Group picture with visiting evangelistic team to Oak Hills-
Summer 1928

Jim Schreiber (1928) on his way to Oak Hills.
He bought this Model T Ford for $15 and gave it to Oak Hills when he arrived.
The dedicated witness of W.S. Cummings and the missionaries
awakened the Oak Hills area to the Gospel. At this timely hour three men
with their evangelistic message arrived at Oak Hills from Wheaton,
Illinois. Sounds of music filled the north woods as each night an
enthusiastic group of people joined in spirited singing of Gospel hymns led by
Jack Shufelt and James Schreiber, who played a folding organ. They
listened with rapt attention to the chalk-talks by Rufus Park, a
school-teacher. The audiences delighted in Mr. Park's drawings
illustrating the Gospel messages which he presented and in special music by
Schufelt and Schreiber. God used these meetings not only to bless the folk
in the north, but to impart a missionary vision to Jim Schreiber and to
encourage Jack Shufelt to follow a rich and satisfying ministry of music.
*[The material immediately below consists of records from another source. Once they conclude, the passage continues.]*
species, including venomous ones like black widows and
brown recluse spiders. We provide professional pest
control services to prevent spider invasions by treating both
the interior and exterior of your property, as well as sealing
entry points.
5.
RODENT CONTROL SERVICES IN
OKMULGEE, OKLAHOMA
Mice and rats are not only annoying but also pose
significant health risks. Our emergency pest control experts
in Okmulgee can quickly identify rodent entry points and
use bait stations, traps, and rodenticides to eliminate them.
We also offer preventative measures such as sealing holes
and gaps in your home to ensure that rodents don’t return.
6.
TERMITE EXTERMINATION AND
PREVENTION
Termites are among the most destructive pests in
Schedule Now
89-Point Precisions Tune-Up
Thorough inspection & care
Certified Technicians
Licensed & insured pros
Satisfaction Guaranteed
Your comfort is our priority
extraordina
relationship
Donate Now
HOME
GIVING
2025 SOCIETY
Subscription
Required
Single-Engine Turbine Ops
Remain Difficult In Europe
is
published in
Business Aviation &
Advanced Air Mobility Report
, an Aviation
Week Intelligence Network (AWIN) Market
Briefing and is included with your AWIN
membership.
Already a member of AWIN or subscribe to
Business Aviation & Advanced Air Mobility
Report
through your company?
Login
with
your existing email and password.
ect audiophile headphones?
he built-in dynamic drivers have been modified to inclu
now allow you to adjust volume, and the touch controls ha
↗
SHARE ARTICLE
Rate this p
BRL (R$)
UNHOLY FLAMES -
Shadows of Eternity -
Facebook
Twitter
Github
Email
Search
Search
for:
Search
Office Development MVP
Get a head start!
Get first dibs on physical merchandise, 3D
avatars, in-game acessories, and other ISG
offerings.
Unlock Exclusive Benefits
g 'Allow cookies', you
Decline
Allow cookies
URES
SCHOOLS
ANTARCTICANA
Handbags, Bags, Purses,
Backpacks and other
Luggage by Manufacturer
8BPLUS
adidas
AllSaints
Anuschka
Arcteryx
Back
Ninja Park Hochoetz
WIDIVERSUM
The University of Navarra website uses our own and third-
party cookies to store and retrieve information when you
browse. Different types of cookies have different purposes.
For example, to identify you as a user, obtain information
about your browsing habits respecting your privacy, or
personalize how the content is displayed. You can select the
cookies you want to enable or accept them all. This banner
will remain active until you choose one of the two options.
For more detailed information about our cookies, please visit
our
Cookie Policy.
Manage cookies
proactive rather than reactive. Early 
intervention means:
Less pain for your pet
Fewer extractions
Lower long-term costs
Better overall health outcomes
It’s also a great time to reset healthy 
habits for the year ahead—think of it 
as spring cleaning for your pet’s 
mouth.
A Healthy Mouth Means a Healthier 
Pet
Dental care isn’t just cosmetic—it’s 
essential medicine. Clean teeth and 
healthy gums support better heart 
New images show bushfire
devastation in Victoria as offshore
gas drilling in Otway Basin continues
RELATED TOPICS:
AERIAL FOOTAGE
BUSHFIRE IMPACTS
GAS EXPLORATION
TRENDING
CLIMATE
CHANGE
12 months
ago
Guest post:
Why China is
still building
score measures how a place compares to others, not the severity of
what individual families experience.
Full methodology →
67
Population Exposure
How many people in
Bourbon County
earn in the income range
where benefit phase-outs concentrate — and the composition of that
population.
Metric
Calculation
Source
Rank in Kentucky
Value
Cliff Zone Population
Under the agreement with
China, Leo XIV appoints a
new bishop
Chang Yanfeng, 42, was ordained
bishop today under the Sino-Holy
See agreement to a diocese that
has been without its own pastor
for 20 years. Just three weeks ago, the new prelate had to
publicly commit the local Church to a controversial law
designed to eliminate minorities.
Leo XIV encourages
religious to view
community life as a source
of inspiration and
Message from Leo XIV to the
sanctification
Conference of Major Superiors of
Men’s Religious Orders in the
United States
Toward the close of that summer of 1928 Mr. Cummings invited Jim Schreiber to
come back as a missionary helper for one year. Jim arrived from Wheaton
College in September riding "high and handsome" in a $15 Model T Ford,
having taken three days to make the 650-mile trip to Camp Oak Hills.
Little did he realize that his "one year" of home-missionary service
would stretch itself to more than forty years.